The Suehiro-za (末広座) was a kabuki theatre in Nagoya, central Japan. It was located in Suehiro-chō, Naka Ward.

== History ==
In Nagoya of the Meiji era at that time a number of theatres existed, such as the Chitose-za (千歳座) in Minamikuwana-machi (南桑名町), Shinmori-za (新守座) in Motoshige-chō (本重町), Onu-za (音羽座) in Minamifushimi-chō (南伏見町), Hoso-za (宝生座) in Ōsu, and Misono-za. The theatre was founded under a different name originally in January 1883.

Among the many noted actors were Nakamura Denkurō VI (1859-1923), who was born in Suehiro-chō and became of a member of the children actors troupe at the Suehiro-za. Ichikawa Chūsha VII (1860-1936) and Ichikawa Danzō VII (1836-1911) appeared together in May 1909, as well as Nakamura Tokizō III (1895-1959) appeared here in May 1917.
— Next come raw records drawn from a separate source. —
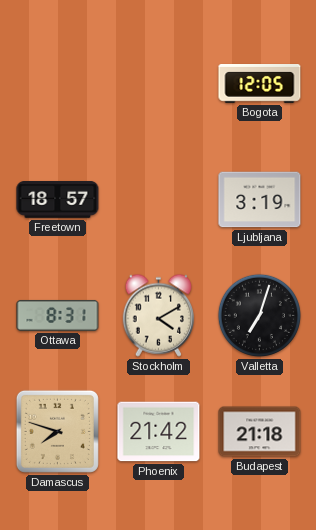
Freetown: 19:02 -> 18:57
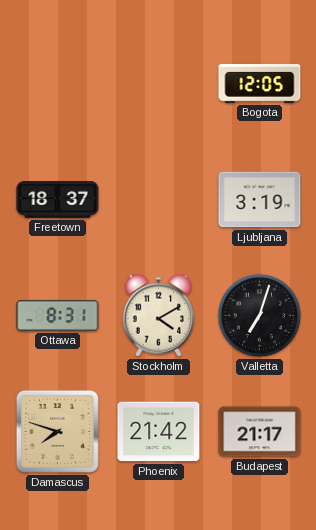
Freetown: 18:57 -> 18:37
Budapest: 21:18 -> 21:17
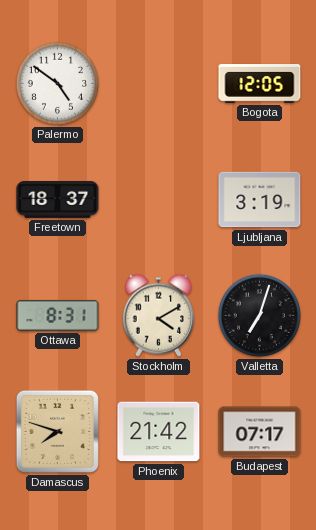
Palermo: none -> 4:51
Budapest: 21:17 -> 07:17
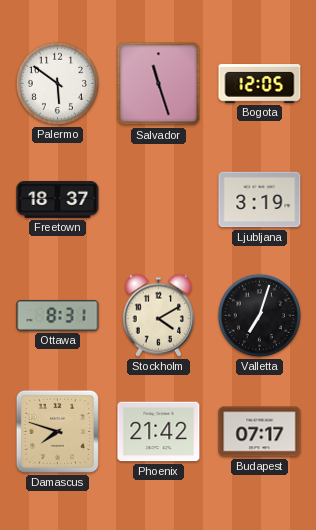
Palermo: 4:51 -> 5:51
Salvador: none -> 11:27
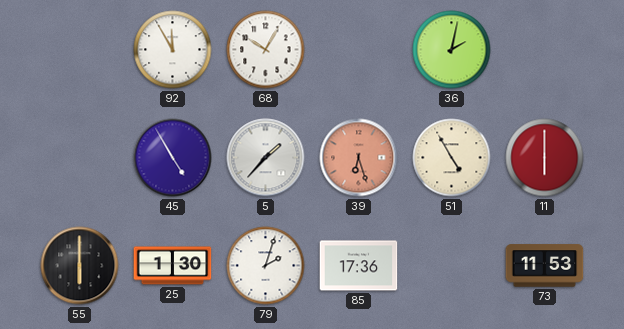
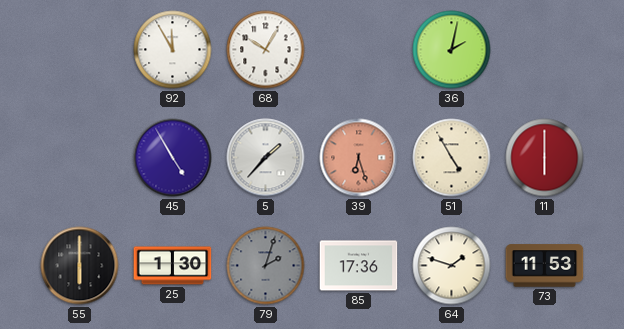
79 dial: white -> grey
64: none -> 1:48
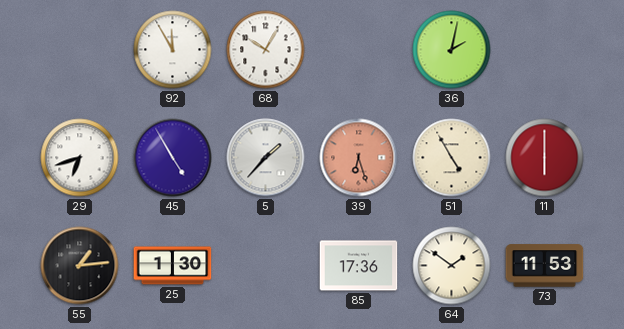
29: none -> 6:42
55: 6:00 -> 1:14
79: 2:03 -> none
64: 1:48 -> 1:51
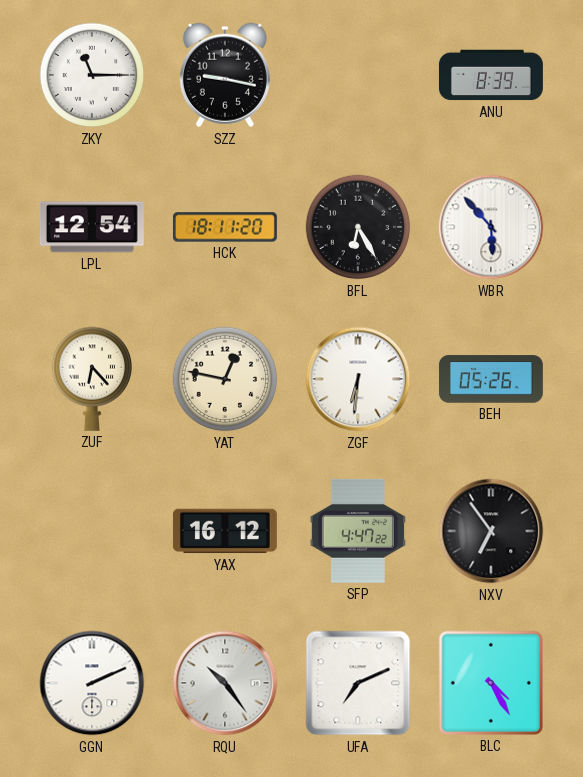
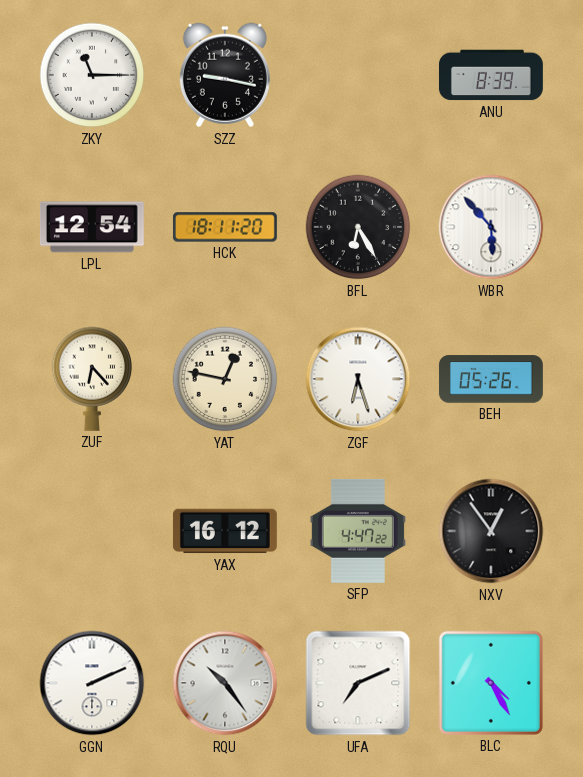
ZGF: 6:31 -> 6:27
NXV: 6:54 -> 12:54
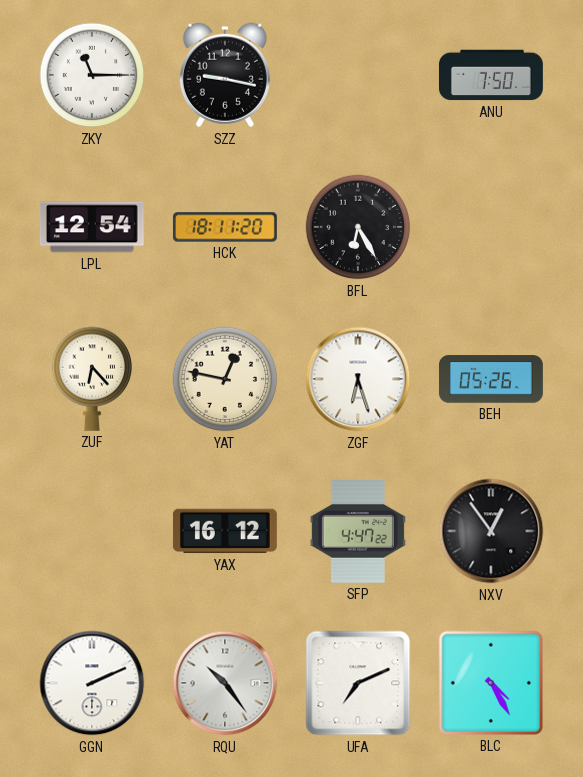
ANU: 8:39 -> 7:50
WBR: 5:53 -> none
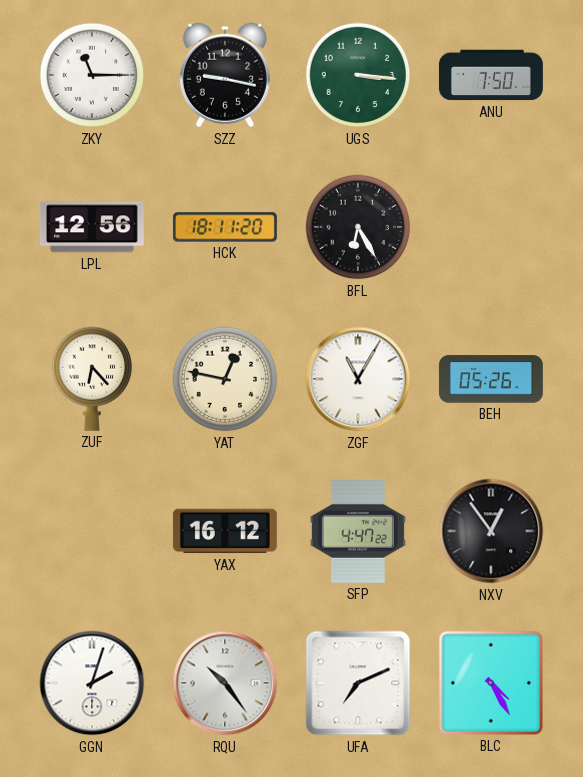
UGS: none -> 3:16
LPL: 12:54 -> 12:56
ZGF: 6:27 -> 11:05
GGN: 2:11 -> 2:03
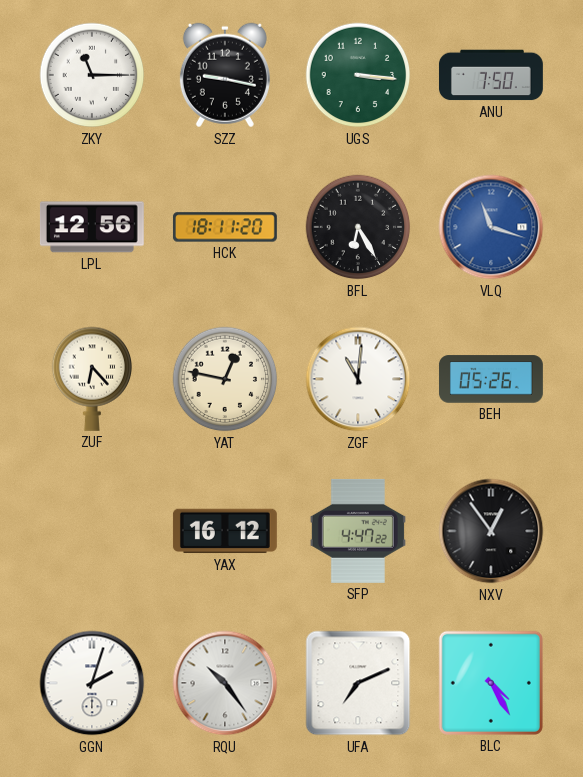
VLQ: none -> 11:18
ZGF: 11:05 -> 11:01
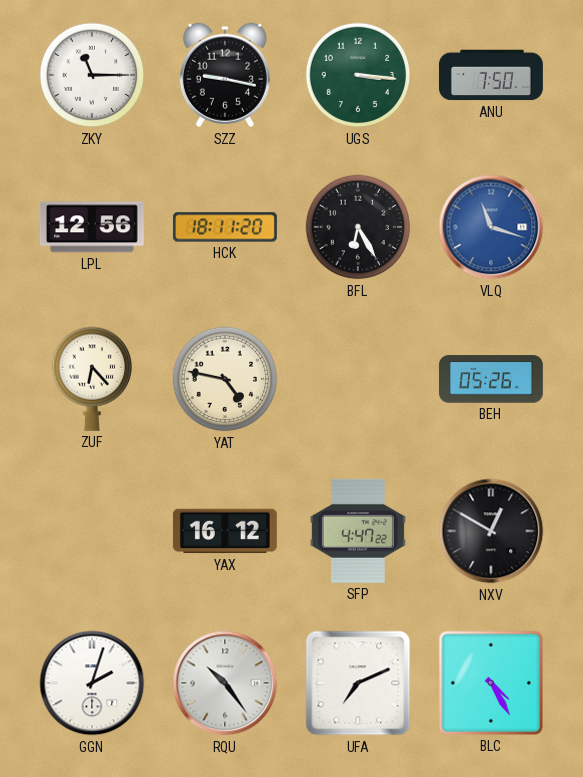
YAT: 12:47 -> 4:47
ZGF: 11:01 -> none
NXV: 12:54 -> 12:50
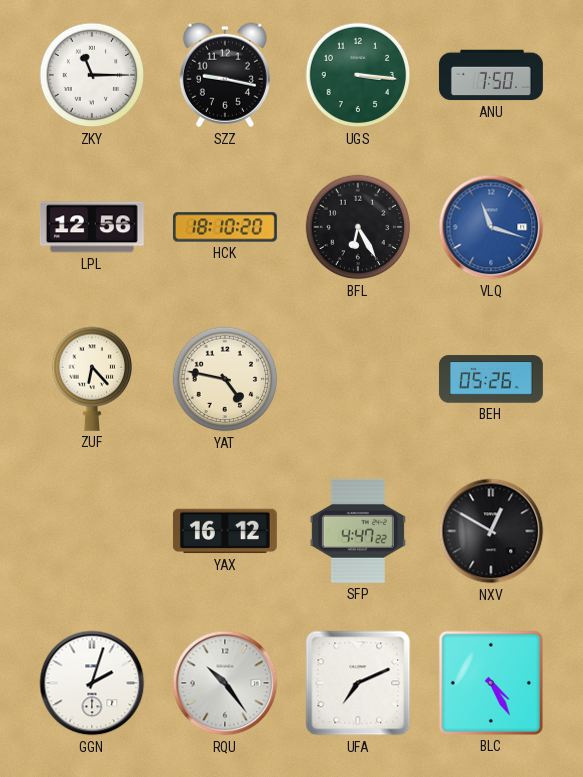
HCK: 18:11 -> 18:10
The building was bought by Shochiku, a cinema chain which has its roots in kabuki production, and converted into a movie theatre in 1927. Under its new name Shochiku-za (松竹座) it became one of the leading cinemas in town and was also used for revue shows. It was destroyed in the bombing of Nagoya during World War II.